PROMPT – Rewrite the rows below with "collected by" in place of every "collectors", and leave everything else unchanged.

RECORDS FOR PROCESSING –
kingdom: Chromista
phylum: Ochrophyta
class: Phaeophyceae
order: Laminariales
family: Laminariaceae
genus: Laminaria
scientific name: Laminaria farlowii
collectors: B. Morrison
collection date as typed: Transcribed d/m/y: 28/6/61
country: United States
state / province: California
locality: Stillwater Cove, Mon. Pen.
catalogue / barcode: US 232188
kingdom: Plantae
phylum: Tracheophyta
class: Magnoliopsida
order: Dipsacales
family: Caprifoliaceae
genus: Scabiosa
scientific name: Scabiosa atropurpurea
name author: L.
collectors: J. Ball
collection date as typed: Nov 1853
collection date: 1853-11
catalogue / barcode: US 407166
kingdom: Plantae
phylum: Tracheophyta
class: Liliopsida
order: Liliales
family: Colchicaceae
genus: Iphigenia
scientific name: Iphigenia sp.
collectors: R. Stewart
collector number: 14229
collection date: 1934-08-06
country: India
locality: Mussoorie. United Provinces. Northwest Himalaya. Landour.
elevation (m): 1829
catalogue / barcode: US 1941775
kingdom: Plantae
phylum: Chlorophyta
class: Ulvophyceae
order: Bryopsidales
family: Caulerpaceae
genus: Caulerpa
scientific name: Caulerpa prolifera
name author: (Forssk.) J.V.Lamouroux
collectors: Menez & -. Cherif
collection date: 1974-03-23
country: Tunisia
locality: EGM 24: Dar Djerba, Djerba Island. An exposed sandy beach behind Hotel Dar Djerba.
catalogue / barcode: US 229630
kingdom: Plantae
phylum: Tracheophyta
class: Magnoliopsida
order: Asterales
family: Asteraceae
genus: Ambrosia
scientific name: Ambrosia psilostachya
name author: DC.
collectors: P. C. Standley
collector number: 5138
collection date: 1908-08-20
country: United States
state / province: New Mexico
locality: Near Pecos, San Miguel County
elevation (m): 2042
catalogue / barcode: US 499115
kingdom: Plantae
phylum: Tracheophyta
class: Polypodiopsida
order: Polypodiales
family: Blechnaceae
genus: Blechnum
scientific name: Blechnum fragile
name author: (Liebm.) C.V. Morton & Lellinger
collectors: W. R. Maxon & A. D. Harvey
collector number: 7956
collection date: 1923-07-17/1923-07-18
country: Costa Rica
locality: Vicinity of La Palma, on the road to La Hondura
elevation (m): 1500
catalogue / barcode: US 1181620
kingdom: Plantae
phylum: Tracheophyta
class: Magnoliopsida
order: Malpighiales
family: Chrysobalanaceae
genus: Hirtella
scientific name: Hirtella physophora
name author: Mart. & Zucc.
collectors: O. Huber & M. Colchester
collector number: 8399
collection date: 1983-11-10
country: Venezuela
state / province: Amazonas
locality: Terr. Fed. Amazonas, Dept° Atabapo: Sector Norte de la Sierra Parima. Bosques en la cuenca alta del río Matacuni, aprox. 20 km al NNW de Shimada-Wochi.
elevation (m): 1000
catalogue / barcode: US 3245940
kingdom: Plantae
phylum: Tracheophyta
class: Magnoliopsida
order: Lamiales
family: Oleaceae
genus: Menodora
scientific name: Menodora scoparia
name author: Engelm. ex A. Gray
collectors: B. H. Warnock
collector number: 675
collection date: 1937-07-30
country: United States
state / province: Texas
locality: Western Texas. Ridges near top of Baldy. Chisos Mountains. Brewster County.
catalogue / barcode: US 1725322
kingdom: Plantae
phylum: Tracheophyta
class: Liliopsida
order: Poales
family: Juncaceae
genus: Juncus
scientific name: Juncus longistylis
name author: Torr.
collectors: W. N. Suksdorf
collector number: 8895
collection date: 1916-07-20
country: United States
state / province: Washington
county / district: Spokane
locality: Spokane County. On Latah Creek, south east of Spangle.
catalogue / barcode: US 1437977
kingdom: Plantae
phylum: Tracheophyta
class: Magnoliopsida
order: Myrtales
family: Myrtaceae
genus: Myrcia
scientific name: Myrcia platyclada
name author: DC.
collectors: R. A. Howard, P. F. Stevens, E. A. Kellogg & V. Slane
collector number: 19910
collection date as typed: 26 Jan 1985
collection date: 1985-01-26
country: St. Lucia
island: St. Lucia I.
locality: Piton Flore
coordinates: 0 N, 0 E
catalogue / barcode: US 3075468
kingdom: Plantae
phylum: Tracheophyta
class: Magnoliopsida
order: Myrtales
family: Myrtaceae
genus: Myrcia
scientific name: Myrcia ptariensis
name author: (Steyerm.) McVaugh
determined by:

ANSWER FOR THIS EXERCISE –
kingdom: Chromista
phylum: Ochrophyta
class: Phaeophyceae
order: Laminariales
family: Laminariaceae
genus: Laminaria
scientific name: Laminaria farlowii
collected by: B. Morrison
collection date as typed: Transcribed d/m/y: 28/6/61
country: United States
state / province: California
locality: Stillwater Cove, Mon. Pen.
catalogue / barcode: US 232188
kingdom: Plantae
phylum: Tracheophyta
class: Magnoliopsida
order: Dipsacales
family: Caprifoliaceae
genus: Scabiosa
scientific name: Scabiosa atropurpurea
name author: L.
collected by: J. Ball
collection date as typed: Nov 1853
collection date: 1853-11
catalogue / barcode: US 407166
kingdom: Plantae
phylum: Tracheophyta
class: Liliopsida
order: Liliales
family: Colchicaceae
genus: Iphigenia
scientific name: Iphigenia sp.
collected by: R. Stewart
collector number: 14229
collection date: 1934-08-06
country: India
locality: Mussoorie. United Provinces. Northwest Himalaya. Landour.
elevation (m): 1829
catalogue / barcode: US 1941775
kingdom: Plantae
phylum: Chlorophyta
class: Ulvophyceae
order: Bryopsidales
family: Caulerpaceae
genus: Caulerpa
scientific name: Caulerpa prolifera
name author: (Forssk.) J.V.Lamouroux
collected by: Menez & -. Cherif
collection date: 1974-03-23
country: Tunisia
locality: EGM 24: Dar Djerba, Djerba Island. An exposed sandy beach behind Hotel Dar Djerba.
catalogue / barcode: US 229630
kingdom: Plantae
phylum: Tracheophyta
class: Magnoliopsida
order: Asterales
family: Asteraceae
genus: Ambrosia
scientific name: Ambrosia psilostachya
name author: DC.
collected by: P. C. Standley
collector number: 5138
collection date: 1908-08-20
country: United States
state / province: New Mexico
locality: Near Pecos, San Miguel County
elevation (m): 2042
catalogue / barcode: US 499115
kingdom: Plantae
phylum: Tracheophyta
class: Polypodiopsida
order: Polypodiales
family: Blechnaceae
genus: Blechnum
scientific name: Blechnum fragile
name author: (Liebm.) C.V. Morton & Lellinger
collected by: W. R. Maxon & A. D. Harvey
collector number: 7956
collection date: 1923-07-17/1923-07-18
country: Costa Rica
locality: Vicinity of La Palma, on the road to La Hondura
elevation (m): 1500
catalogue / barcode: US 1181620
kingdom: Plantae
phylum: Tracheophyta
class: Magnoliopsida
order: Malpighiales
family: Chrysobalanaceae
genus: Hirtella
scientific name: Hirtella physophora
name author: Mart. & Zucc.
collected by: O. Huber & M. Colchester
collector number: 8399
collection date: 1983-11-10
country: Venezuela
state / province: Amazonas
locality: Terr. Fed. Amazonas, Dept° Atabapo: Sector Norte de la Sierra Parima. Bosques en la cuenca alta del río Matacuni, aprox. 20 km al NNW de Shimada-Wochi.
elevation (m): 1000
catalogue / barcode: US 3245940
kingdom: Plantae
phylum: Tracheophyta
class: Magnoliopsida
order: Lamiales
family: Oleaceae
genus: Menodora
scientific name: Menodora scoparia
name author: Engelm. ex A. Gray
collected by: B. H. Warnock
collector number: 675
collection date: 1937-07-30
country: United States
state / province: Texas
locality: Western Texas. Ridges near top of Baldy. Chisos Mountains. Brewster County.
catalogue / barcode: US 1725322
kingdom: Plantae
phylum: Tracheophyta
class: Liliopsida
order: Poales
family: Juncaceae
genus: Juncus
scientific name: Juncus longistylis
name author: Torr.
collected by: W. N. Suksdorf
collector number: 8895
collection date: 1916-07-20
country: United States
state / province: Washington
county / district: Spokane
locality: Spokane County. On Latah Creek, south east of Spangle.
catalogue / barcode: US 1437977
kingdom: Plantae
phylum: Tracheophyta
class: Magnoliopsida
order: Myrtales
family: Myrtaceae
genus: Myrcia
scientific name: Myrcia platyclada
name author: DC.
collected by: R. A. Howard, P. F. Stevens, E. A. Kellogg & V. Slane
collector number: 19910
collection date as typed: 26 Jan 1985
collection date: 1985-01-26
country: St. Lucia
island: St. Lucia I.
locality: Piton Flore
coordinates: 0 N, 0 E
catalogue / barcode: US 3075468
kingdom: Plantae
phylum: Tracheophyta
class: Magnoliopsida
order: Myrtales
family: Myrtaceae
genus: Myrcia
scientific name: Myrcia ptariensis
name author: (Steyerm.) McVaugh
determined by:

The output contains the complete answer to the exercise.